Functions of an Assembler

  • Remove comments.
  • Replace named constants and labels.
  • Identify data or variable space to be located in memory.
  • Assign addresses to instructions and data.
  • Convert textual instructions to binary.

Implementing an Assembler

Single-Pass Assembler

For very basic assembly, it is possible to convert instructions to binary line-by-line.

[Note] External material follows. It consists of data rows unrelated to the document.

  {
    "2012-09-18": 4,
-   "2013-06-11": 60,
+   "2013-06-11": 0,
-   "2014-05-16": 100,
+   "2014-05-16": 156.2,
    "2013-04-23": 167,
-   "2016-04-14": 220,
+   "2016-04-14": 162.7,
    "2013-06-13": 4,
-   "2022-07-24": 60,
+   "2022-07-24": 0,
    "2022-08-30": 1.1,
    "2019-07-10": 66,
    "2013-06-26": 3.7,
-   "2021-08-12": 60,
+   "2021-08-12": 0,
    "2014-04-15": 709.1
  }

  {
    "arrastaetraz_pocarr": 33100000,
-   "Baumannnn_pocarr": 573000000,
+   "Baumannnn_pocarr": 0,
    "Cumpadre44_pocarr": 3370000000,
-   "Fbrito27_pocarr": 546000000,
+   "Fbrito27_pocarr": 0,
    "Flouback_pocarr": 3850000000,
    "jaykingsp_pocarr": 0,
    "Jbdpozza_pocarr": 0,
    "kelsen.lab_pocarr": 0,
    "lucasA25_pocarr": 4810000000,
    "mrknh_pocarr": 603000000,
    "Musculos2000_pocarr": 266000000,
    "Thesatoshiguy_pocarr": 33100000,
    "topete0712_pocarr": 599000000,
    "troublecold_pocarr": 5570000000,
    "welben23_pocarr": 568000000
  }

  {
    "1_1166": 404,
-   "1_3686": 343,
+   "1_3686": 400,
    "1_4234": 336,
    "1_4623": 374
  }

MOV R1, #17 ;    → 0xE3A01011
MOV R2, #20 ;    → 0xE3A02014
ADD R0, R1, R2 ; → 0xE0810002

Two-Pass Assembler

Forward references cannot be resolved in a single pass. In order to this, two passes are required. The first pass:

  • Assigns an address to each instruction and data word.
  • Creates a Symbol Table to map labels to addresses.
  • Ensure that there are not any conflicting names. The second pass then uses this data to:
  • Replace labels with their values.
  • Convert instructions to binary.

Assembling Complex Pseudo-Instructions

If the addresses are sufficiently close, then ADRL R0, data can be implemented as a single instruction using and offset from the PC: ADD R0, PC, #(data-[PC]) If this is not possible, then it will have to be implemented using multiple instructions. This will cause the addresses of future symbols (including data) to change. Updating other instructions accordingly would require further passes.

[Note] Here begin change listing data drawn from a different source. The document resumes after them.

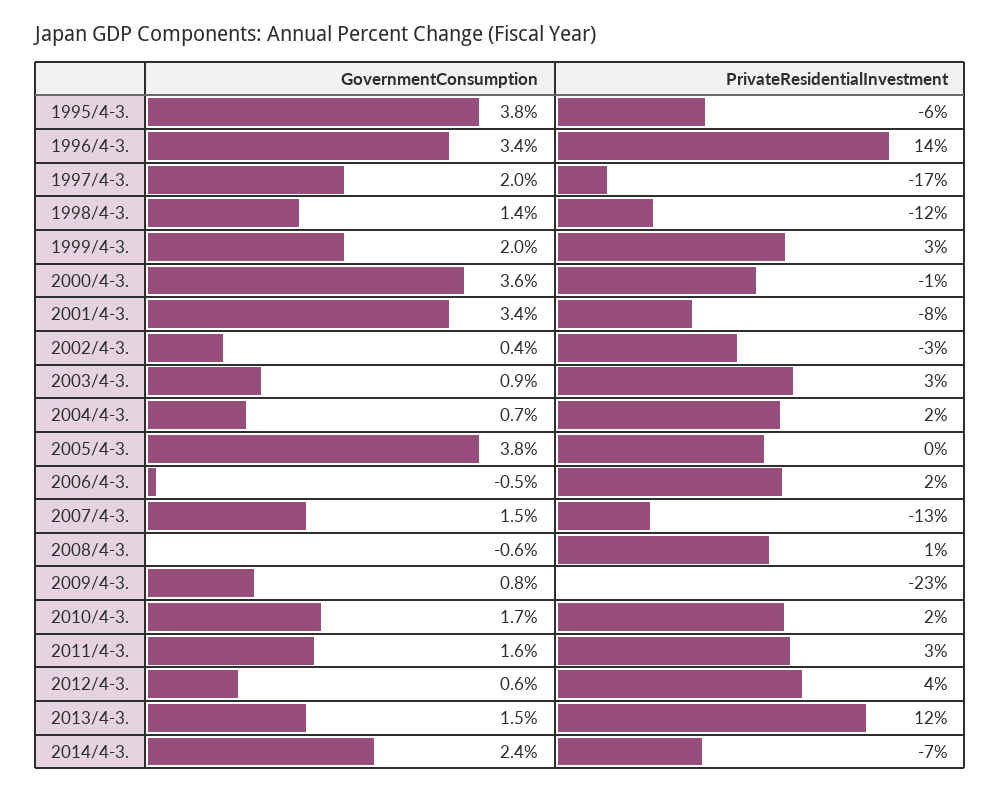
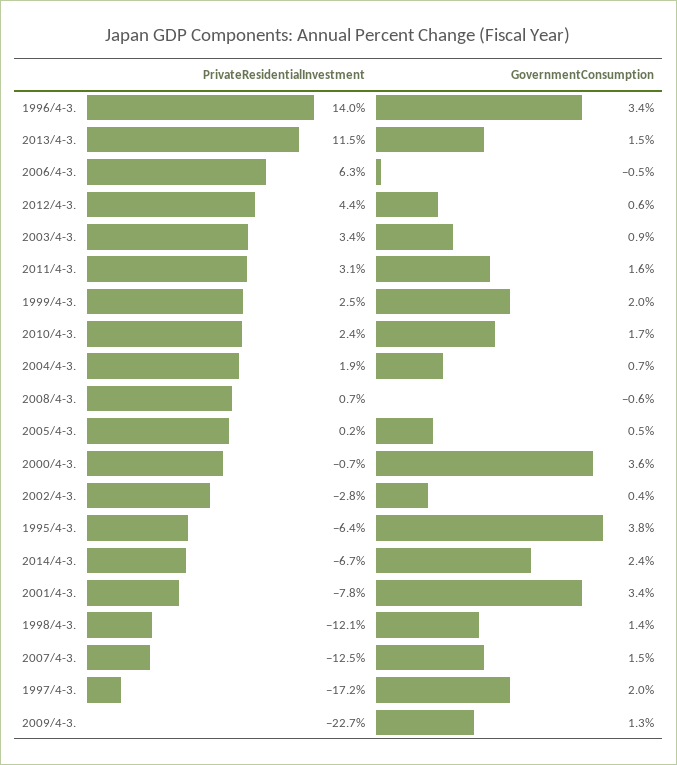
  {
    "GovernmentConsumption": {
      "1995/4-3.": 3.8,
      "1996/4-3.": 3.4,
      "1997/4-3.": 2,
      "1998/4-3.": 1.4,
      "1999/4-3.": 2,
      "2000/4-3.": 3.6,
      "2001/4-3.": 3.4,
      "2002/4-3.": 0.4,
      "2003/4-3.": 0.9,
      "2004/4-3.": 0.7,
-     "2005/4-3.": 3.8,
+     "2005/4-3.": 0.5,
      "2006/4-3.": -0.5,
      "2007/4-3.": 1.5,
      "2008/4-3.": -0.6,
-     "2009/4-3.": 0.8,
+     "2009/4-3.": 1.3,
      "2010/4-3.": 1.7,
      "2011/4-3.": 1.6,
      "2012/4-3.": 0.6,
      "2013/4-3.": 1.5,
      "2014/4-3.": 2.4
    },
    "PrivateResidentialInvestment": {
      "1995/4-3.": -6.4,
      "1996/4-3.": 14,
      "1997/4-3.": -17.2,
      "1998/4-3.": -12.1,
      "1999/4-3.": 2.5,
      "2000/4-3.": -0.7,
      "2001/4-3.": -7.8,
      "2002/4-3.": -2.8,
      "2003/4-3.": 3.4,
      "2004/4-3.": 1.9,
      "2005/4-3.": 0.2,
-     "2006/4-3.": 2,
+     "2006/4-3.": 6.3,
      "2007/4-3.": -12.5,
      "2008/4-3.": 0.7,
      "2009/4-3.": -22.7,
      "2010/4-3.": 2.4,
      "2011/4-3.": 3.1,
      "2012/4-3.": 4.4,
      "2013/4-3.": 11.5,
      "2014/4-3.": -6.7
    }
  }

Conversion of Instructions to Binary

Parsing a single instruction and producing a binary output is done in the same way as (albeit much simpler than) Compilers.

Lexical Analysis

The instruction is first broken into a list of individual tokens: start ADD R0, R1, #5 may be broken down as such:

identifieridentifieridentifiercommaidentifiercommahashnumber
startADDR0,R1,#5

Syntactical Analysis

It is determined whether each identifier refers to a label, instruction, register, literal etc. It is then determined whether the sequence of tokens forms complete, legal instruction according to the grammar of the language.

Semantic Analysis

This stage ensures that the correct number of operands are supplied and that they are of the right format for the given instruction, and resolves arguments where possible.

Code Generation

The outputs of the previous stages are used to generate the binary code for each instruction. Each section of the instruction maps to part of the binary output.

Relative Addressing

It is not usually known at compile-time the address to which the program will be loaded. This means that it is not practically possible to use absolute addresses. In order to overcome this, addresses are referenced as offsets from the PC (eg. label becomes [PC, #(label-[PC])]).